* TO BE DONE *
Rewrite all the rows below with "scientific name" changed to "Latin name" and nothing else altered, and leave the pictures out.

▶

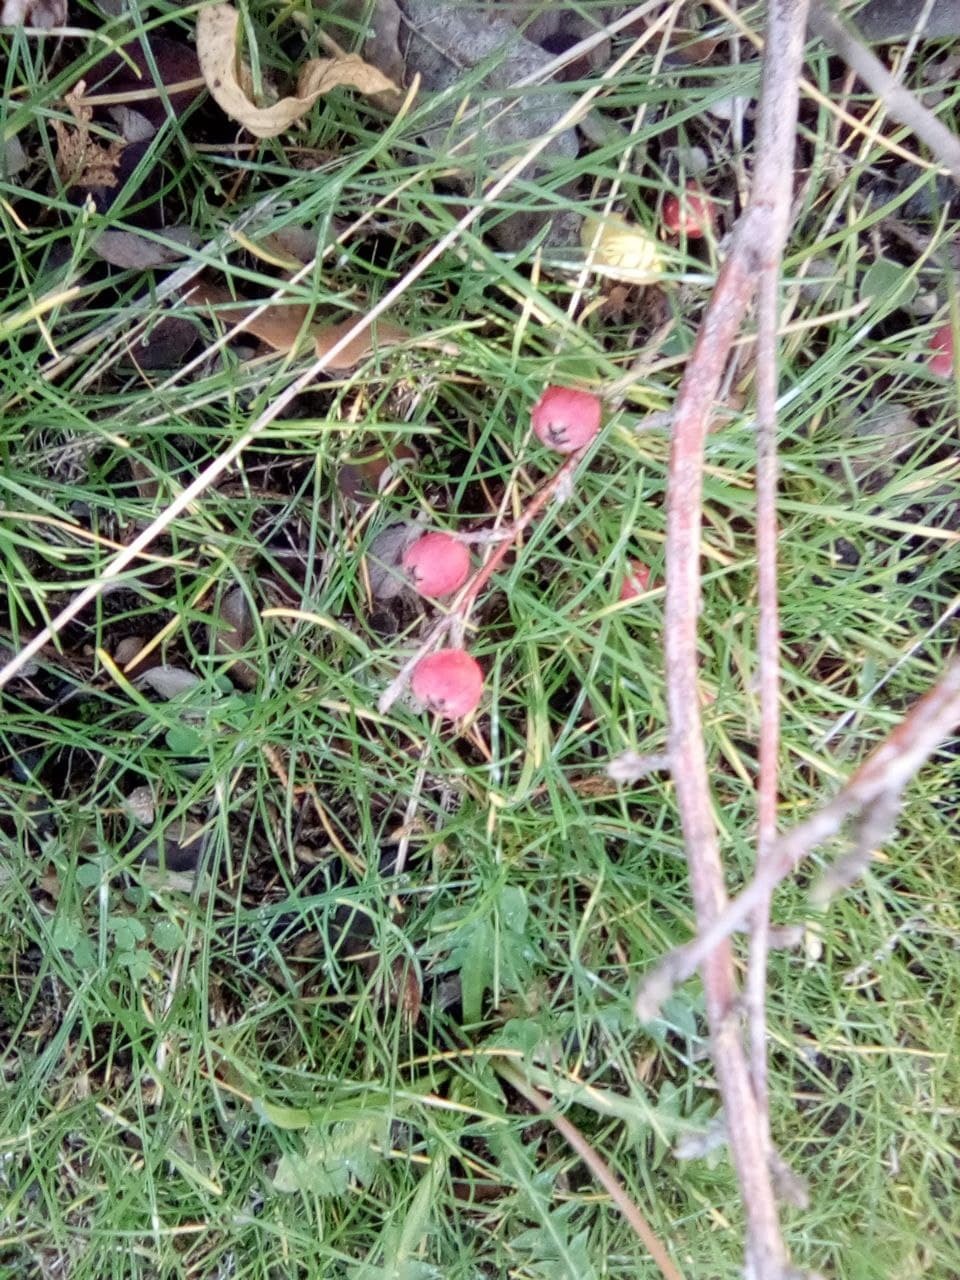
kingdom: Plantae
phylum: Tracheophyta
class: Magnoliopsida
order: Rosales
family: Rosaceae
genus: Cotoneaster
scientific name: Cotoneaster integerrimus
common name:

◀

* RESULT FOR THIS EXERCISE *
kingdom: Plantae
phylum: Tracheophyta
class: Magnoliopsida
order: Rosales
family: Rosaceae
genus: Cotoneaster
Latin name: Cotoneaster integerrimus
common name:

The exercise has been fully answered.